- Text segment

I am using the same 3inch green toroid with 37 turns secondary and connected "10" 0 "10" turns -http://www.youtube.com/watch?v=0u6gAUPlnTQ
capacitor(-) is connected to mosfet (source)and signal to mosfet is supply via  1k resistor from signal generator and connected to cap (-).The collector of mosfet is connected to 10 turns and the other end to cap (+).

Using 1 diode from secondary connected to capacitor(+) and another secondary output connected to cap(-) at 2500khz  with 2% or  3% duty cycle only then i noticed the capacitor voltage is going up to around 3+volts without battery connected at all.   

My experiment revealed using 1 fast response diode produce result (capacitor voltage does go up without battery) produce results as compared to using full bridge consisting of 4 fast response diode 600volts(which is overkill for this experiment)which does not allow capacitor to sustain or increase in voltage but just the usual circuit current draw.

ButI was not too happy as the ou gain is in uA or <10mA.Someone did mentioned about this TS020 i think(not sure) a 1uA at 1v oscillator but i think it only do 50% duty cycle .








http://www.youtube.com/watch?v=0u6gAUPlnTQ


Base on my rahter recent experiment

[gyulasun]

Hi magpwr,

I think I understand your test circuit (I mean its schematic, I made a quick sketch for myself as per your description).
What I do not get is: why you say you have achieved OU in ANY sense? Would like to understand your thinking.

- Data under study
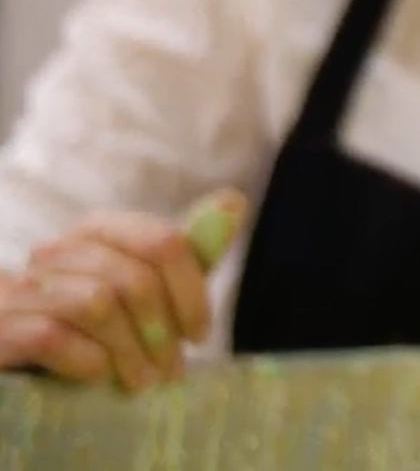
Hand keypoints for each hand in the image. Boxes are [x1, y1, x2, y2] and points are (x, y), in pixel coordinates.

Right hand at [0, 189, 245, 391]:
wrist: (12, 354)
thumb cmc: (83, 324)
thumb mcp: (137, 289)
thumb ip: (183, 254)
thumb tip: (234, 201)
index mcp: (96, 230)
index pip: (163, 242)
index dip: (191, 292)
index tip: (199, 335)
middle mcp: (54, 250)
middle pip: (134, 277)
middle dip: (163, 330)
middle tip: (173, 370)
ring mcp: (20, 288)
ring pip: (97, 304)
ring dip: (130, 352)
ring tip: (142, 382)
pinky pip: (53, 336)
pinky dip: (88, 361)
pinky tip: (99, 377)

* * *

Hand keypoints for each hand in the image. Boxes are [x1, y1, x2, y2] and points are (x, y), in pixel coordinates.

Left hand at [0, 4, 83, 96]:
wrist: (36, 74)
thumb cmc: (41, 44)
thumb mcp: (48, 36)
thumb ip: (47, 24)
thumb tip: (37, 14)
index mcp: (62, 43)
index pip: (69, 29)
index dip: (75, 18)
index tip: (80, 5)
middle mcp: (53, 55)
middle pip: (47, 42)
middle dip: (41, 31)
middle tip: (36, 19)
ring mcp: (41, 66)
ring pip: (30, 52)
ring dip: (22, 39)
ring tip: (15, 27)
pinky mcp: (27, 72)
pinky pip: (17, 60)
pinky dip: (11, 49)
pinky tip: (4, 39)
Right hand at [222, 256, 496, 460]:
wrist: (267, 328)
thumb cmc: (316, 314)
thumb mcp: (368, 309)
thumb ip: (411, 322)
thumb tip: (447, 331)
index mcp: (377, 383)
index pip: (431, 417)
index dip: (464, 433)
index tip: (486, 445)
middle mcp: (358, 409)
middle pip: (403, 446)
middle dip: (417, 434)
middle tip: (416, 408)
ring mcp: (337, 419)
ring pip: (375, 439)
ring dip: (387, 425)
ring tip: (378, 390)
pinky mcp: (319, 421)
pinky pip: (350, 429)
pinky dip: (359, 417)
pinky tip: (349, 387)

- Exercise instructions
**A)** Repeat the passage of the toroid circuit discussion from "I am using the" up to and including "connected at all.".
**B)** Write the next part of the toroid circuit discussion, starting after its final sentence.

- Task-by-task answers
**A)**
I am using the same 3inch green toroid with 37 turns secondary and connected "10" 0 "10" turns -http://www.youtube.com/watch?v=0u6gAUPlnTQ
capacitor(-) is connected to mosfet (source)and signal to mosfet is supply via  1k resistor from signal generator and connected to cap (-).The collector of mosfet is connected to 10 turns and the other end to cap (+).

Using 1 diode from secondary connected to capacitor(+) and another secondary output connected to cap(-) at 2500khz  with 2% or  3% duty cycle only then i noticed the capacitor voltage is going up to around 3+volts without battery connected at all.

**B)**
I think you would have to consider the input power your signal generator provides for your circuit. It is okay you use
very low duty cycle, it makes input power surely low but I believe it can be enough to maintain 3+Volts in the 4700uF
after disconnecting the 3.9V battery.  And if you use the diode bridge instead of the single diode, the forward voltage
loss doubles (the charge current has to go through two diodes in the bridge) and the remaining lower current cannot
maintain the charge in the cap any more.
So this can also happen in this test circuit. You (we) do not know that in the single good diode's case how much excess
current would remain over the charge-maintaining current, which would be already enough to feed a tiny 2.5MHz pulse
oscillator with a few uA consumption from the 3+V cap voltage (provided of course that a low duty 2.5MHz  oscillator
could be built with a 1-2uA current draw, this may be possible).   
Would you tell the 2.5MHz input amplitude to the gate-source what the signal generator gives at its output? Just curious.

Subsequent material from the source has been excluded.